Bill Murray: That’s not bad for a quadruped. You gotta check your mirrors. Just side of your eye. Side of your eye.
The tradition comes from Germany. On an old religious holiday called “Candlemas Day,” the Germans paid attention to the badger. Candlemas Day was the midpoint between the winter solstice and the spring equinox. If the badger saw its shadow, it meant a “second winter” was coming.
When the practice came to the US in 1887, the groundhog was chosen, because badgers aren’t native to eastern North America. While it may seem random, there is some logic to turning to the groundhog for weather predictions.
Like badgers, groundhogs, also known as woodchucks or whistlepigs, are considered “true hibernators.” When they emerge from hibernation, it means winter is almost over. In winter months, their body temperature drops 62 degrees. Comparatively, if a human body temperature drops just four degrees, it goes into hypothermia.

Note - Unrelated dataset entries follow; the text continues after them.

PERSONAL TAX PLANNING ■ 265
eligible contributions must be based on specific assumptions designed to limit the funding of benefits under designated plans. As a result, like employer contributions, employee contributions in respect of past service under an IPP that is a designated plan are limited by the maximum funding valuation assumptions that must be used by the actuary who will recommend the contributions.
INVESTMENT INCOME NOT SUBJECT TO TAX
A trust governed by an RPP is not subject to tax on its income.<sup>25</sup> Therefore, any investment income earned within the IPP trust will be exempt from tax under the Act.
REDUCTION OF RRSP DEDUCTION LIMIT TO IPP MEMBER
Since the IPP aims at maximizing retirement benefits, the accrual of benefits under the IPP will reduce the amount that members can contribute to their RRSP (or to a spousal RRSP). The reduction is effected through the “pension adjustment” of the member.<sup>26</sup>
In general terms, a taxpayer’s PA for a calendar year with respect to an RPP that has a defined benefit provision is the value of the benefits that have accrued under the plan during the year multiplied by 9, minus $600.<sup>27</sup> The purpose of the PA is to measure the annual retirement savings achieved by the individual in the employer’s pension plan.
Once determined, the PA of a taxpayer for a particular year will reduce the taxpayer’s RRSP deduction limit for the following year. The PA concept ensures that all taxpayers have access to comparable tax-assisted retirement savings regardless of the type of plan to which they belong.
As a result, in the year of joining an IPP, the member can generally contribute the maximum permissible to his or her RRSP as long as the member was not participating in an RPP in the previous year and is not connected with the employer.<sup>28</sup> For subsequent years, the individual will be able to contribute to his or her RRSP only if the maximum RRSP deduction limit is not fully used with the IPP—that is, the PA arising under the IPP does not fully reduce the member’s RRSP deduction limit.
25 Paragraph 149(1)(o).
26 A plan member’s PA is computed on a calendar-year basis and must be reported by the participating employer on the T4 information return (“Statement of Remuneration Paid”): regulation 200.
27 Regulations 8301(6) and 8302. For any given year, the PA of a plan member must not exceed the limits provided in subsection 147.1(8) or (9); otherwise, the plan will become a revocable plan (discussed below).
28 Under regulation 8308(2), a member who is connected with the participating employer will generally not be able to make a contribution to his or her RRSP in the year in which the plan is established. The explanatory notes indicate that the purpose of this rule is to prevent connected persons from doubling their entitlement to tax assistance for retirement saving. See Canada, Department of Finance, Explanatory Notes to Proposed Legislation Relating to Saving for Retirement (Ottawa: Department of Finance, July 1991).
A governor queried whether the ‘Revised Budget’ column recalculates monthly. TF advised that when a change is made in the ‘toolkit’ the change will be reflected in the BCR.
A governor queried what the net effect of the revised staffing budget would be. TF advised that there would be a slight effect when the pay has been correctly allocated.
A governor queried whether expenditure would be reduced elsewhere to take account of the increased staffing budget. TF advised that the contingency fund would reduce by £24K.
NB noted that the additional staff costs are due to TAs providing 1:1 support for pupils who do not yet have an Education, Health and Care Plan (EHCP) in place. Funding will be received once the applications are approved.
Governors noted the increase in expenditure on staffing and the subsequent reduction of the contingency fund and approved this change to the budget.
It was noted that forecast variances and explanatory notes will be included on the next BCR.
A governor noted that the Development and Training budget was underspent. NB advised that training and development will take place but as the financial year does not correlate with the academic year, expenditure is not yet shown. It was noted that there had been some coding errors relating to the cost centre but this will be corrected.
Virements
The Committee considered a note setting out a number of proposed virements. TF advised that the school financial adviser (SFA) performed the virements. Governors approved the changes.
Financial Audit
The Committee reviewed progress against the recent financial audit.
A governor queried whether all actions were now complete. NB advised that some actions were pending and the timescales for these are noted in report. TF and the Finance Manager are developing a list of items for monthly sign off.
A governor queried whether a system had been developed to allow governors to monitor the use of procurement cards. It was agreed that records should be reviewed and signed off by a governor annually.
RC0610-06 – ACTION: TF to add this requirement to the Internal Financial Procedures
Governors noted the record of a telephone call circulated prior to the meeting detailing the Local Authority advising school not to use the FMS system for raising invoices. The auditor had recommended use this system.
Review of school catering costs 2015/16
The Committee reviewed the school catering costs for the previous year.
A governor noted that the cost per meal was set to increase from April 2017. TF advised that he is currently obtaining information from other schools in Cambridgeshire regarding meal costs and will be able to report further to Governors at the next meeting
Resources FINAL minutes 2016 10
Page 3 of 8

A groundhog’s hibernating heartbeat is only five beats per minute. In warmer months, its heart beats 80 times per minute. Their breathing slows down in winter too. It can go from 16 breaths per minute to about two during hibernation.
However, the idea that groundhogs are predicting the weather when they come out of hibernation may be a bit of a stretch.
Groundhog Day Announcer: It’s six more weeks of winter, it must be!
The real reason groundhogs come out of their holes in early February is to look for mates. Mating season is in March, so they wake up a little early to scope out potential partners and then return to their burrow to wait out the winter. Whether the groundhog sees its shadow on February 2 has more to do with the weather that day, than the groundhog itself.
After all, Punxsutawney Phil has only been right about 30% of the time.Groundhog Day Announcer: What? Get it right for a change.
So we’re probably better off listening to meteorologists. Or, just flipping a coin.